» Exercise goal: Each line from the one containing "The first feather" to the end of the entries is to be repeated exactly, and no other line.

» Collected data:

▬▬▬

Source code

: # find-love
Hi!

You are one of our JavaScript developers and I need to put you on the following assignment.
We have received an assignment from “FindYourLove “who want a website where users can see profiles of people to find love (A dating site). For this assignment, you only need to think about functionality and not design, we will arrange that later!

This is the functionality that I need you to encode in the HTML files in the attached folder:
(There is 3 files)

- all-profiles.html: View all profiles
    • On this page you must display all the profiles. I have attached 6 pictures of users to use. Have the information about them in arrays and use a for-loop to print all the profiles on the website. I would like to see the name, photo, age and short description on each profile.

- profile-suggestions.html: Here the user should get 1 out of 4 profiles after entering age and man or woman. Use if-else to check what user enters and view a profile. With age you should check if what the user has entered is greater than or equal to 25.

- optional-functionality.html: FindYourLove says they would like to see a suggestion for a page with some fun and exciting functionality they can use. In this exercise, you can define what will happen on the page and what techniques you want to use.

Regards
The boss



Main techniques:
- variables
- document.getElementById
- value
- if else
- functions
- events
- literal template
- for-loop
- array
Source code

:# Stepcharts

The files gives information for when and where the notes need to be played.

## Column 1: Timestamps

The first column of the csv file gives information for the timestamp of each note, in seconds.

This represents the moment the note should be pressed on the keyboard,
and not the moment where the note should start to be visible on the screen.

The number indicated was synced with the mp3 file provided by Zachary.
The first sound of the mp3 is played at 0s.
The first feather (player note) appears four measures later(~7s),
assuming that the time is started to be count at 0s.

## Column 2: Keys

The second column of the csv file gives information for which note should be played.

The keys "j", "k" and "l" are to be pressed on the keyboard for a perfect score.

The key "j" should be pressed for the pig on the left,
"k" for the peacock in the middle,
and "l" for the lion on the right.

▬▬▬

» Result for this exercise:
The first feather (player note) appears four measures later(~7s),
assuming that the time is started to be count at 0s.

## Column 2: Keys

The second column of the csv file gives information for which note should be played.

The keys "j", "k" and "l" are to be pressed on the keyboard for a perfect score.

The key "j" should be pressed for the pig on the left,
"k" for the peacock in the middle,
and "l" for the lion on the right.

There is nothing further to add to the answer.